Va-t-on un jour enseigner l’ignorance critique à l’école ? C’est pourtant ce que conseillent plusieurs chercheurs face à la surabondance d’information digitale.
“Les informations de mauvaise qualité et trompeuses en ligne peuvent détourner l’attention des gens, souvent en suscitant la curiosité, l’indignation ou la colère. Pour résister à certains types d’informations et d’acteurs en ligne, les gens doivent adopter de nouvelles habitudes mentales qui les aident à ne pas être tentés par des contenus qui attirent l’attention et qui sont potentiellement nuisibles.” plaident Anastasia Kozyreva du Max Planck Institute, Sam Wineburg de l’Université de Stanford et Stephan Lewandowsky de l’Université de Bristol qui recommandent cette nouvelle compétence critique dans un rapport de recherche publié récemment.
Parmi les techniques d’Ignorance Critique. Ils évoquent le “Self Nudging” qui consiste à bannir définitivement certaines sources ou applications de son environnement digital immédiat ou de limiter son temps de social media (dans une étude de 2020 les personnes encouragées à désinstaller Facebook pendant un mois avaient regagné en moyenne 1 heure de temps libre par jour) la lecture latérale (lateral reading) qui consiste à aller vérifier la crédibilité d’une source consultée online ou encore d’appliquer l’habitude de ne pas “nourrir les trolls” en les ignorant purement et simplement.

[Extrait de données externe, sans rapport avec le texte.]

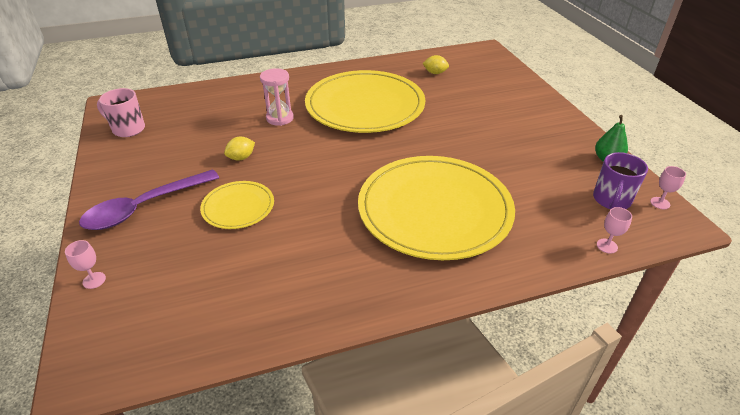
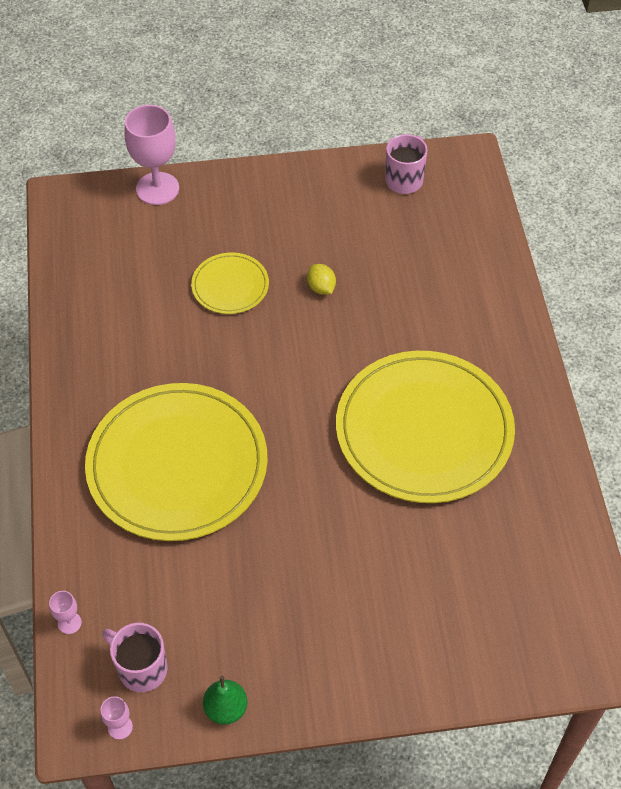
camera: 100 degrees right, 15 degrees up
(94, 280) = (157, 188): pink goblet -> pink goblet, size x2.29
(144, 207) = (250, 211): purple spoon -> none
(280, 118) = (405, 328): pink hourglass -> none
(435, 73) = (518, 548): yellow lemon -> none
(611, 200) = (141, 668): purple mug -> pink mug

La désormais célèbre heuristique “Do not feed the trolls” contient deux régles simples : “Premièrement, ne répondez pas directement aux trolls ; ne les corrigez pas, n’engagez pas de débat, ne ripostez pas et ne trollez pas en réponse. Deuxièmement, bloquez plutôt les trolls et signalez-les à la plateforme.”
A l’appui de leur thèse, Ils invoquent les travaux de William James pour qui “La fonction d’ignorance, d’inattention, est un facteur aussi vital pour le progrès mental que la fonction d’attention elle-même.” et s’opposent à l’utilité de la pensée critique face à la désinformation délibérée :
“Investir des efforts et un esprit critique conscient dans des sources qui auraient dû être ignorées en premier lieu signifie que l’attention a déjà été expropriée.”
En bref, nos ressources attentionnelles et cognitives étant limitées, nous devrions désormais faire l’acte volontaire de choisir quoi ignorer.
Les auteurs sont manifestement au courant des tactiques digitales les plus pernicieuses telles que le flooding, le trolling, le Jaqing, and le sealioning et de l’immense perte de temps qu’elles génèrent, sans parler de la médiocrité générale des trolls professionnels. En ce sens l’Ignorance Critique a vocation à devenir, au XXIème siècle, un élément indispensable de l’écologie décisionnelle.
“Les environnements numériques posent de nouveaux défis à la cognition et à l’attention des gens. Les gens doivent donc développer de nouvelles habitudes mentales, ou réoutiller celles qu’ils ont acquises dans d’autres domaines, pour empêcher les marchands d’informations de mauvaise qualité de détourner leurs ressources cognitives.” avancent les auteurs, d’où le nécessaire recours à l’ignorance délibérée.
J’ai pour ma part, une technique différente pour m’éloigner un temps de la toxicité des news et de l’avalanche informationnelle. Je me branche un mois sur l’actualité d’un pays que je ne connais pas sur Google News, cela me permet à la fois de découvrir des insights inédits sur d’autres parties du globe et d’atténuer le bruit constant de l’hystérie politique nationale.
Paradoxalement, et c’est la conclusion des chercheurs, l’ignorance critique réclame une certaine…connaissance. Celle des sources fiables et des environnement sains. Il est vrai que chaque jour nous croisons de nouvelles cohortes qui ne savent plus quoi ignorer, ni même comment… “Afin de savoir ce qu’il faut ignorer, une personne doit d’abord comprendre et détecter les signes avant-coureurs d’un faible niveau de crédibilité.” concluent-ils.
L’ignorance critique est donc aussi une ignorance éduquée et une connaissances des filtres. Elle rejoint par un chemin étrange l’intuition d’Arthur Schopenhauer d’il y a un siècle sur l’art de ne pas lire certaines informations.
À l’époque, c’était un luxe. Aujourd’hui c’est un impératif.